[[ INFORMATION SUPPLIED open ]]

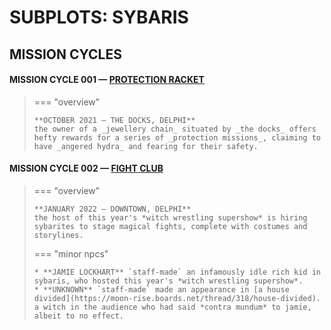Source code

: # SUBPLOTS: SYBARIS

## MISSION CYCLES


#### MISSION CYCLE 001 — [PROTECTION RACKET](https://moon-rise.boards.net/thread/41/)

> === "overview"
> 
>     **OCTOBER 2021 — THE DOCKS, DELPHI**
>     the owner of a _jewellery chain_ situated by _the docks_ offers hefty rewards for a series of _protection missions_, claiming to have _angered hydra_ and fearing for their safety.

#### MISSION CYCLE 002 — [FIGHT CLUB](https://moon-rise.boards.net/thread/294/)

> === "overview"
> 
>     **JANUARY 2022 — DOWNTOWN, DELPHI**
>     the host of this year's *witch wrestling supershow* is hiring sybarites to stage magical fights, complete with costumes and storylines.
> 
> === "minor npcs"
> 
>     * **JAMIE LOCKHART** `staff-made` an infamously idle rich kid in sybaris, who hosted this year's *witch wrestling supershow*.
>     * **UNKNOWN** `staff-made` made an appearance in [a house divided](https://moon-rise.boards.net/thread/318/house-divided). a witch in the audience who had said *contra mundum* to jamie, albeit to no effect.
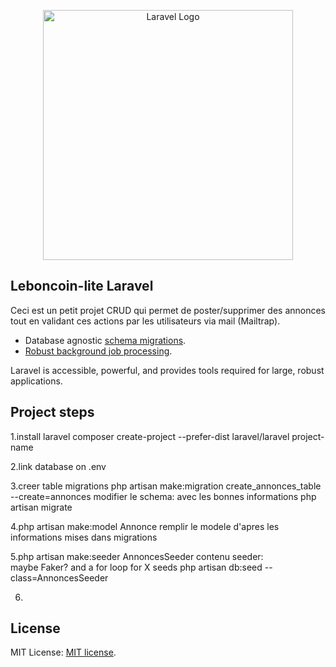<p align="center"><a href="https://laravel.com" target="_blank"><img src="https://raw.githubusercontent.com/laravel/art/master/logo-lockup/5%20SVG/2%20CMYK/1%20Full%20Color/laravel-logolockup-cmyk-red.svg" width="400" alt="Laravel Logo"></a></p>

## Leboncoin-lite Laravel

Ceci est un petit projet CRUD qui permet de poster/supprimer des annonces tout en validant ces actions par les utilisateurs via mail (Mailtrap).

-   Database agnostic [schema migrations](https://laravel.com/docs/migrations).
-   [Robust background job processing](https://laravel.com/docs/queues).

Laravel is accessible, powerful, and provides tools required for large, robust applications.

## Project steps

1.install laravel
composer create-project --prefer-dist laravel/laravel project-name

2.link database on .env

3.creer table migrations
php artisan make:migration create_annonces_table --create=annonces
modifier le schema: avec les bonnes informations
php artisan migrate

4.php artisan make:model Annonce
remplir le modele d'apres les informations mises dans migrations

5.php artisan make:seeder AnnoncesSeeder
contenu seeder:  
 maybe Faker? and a for loop for X seeds
php artisan db:seed --class=AnnoncesSeeder

6.

## License

MIT License: [MIT license](https://opensource.org/licenses/MIT).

[[ INFORMATION SUPPLIED closed ]]

• _ASSIGNMENT_: Copy out each line of the material above that holds the word "schema".

• _ANSWER FOR THIS EXERCISE_:
-   Database agnostic [schema migrations](https://laravel.com/docs/migrations).
modifier le schema: avec les bonnes informations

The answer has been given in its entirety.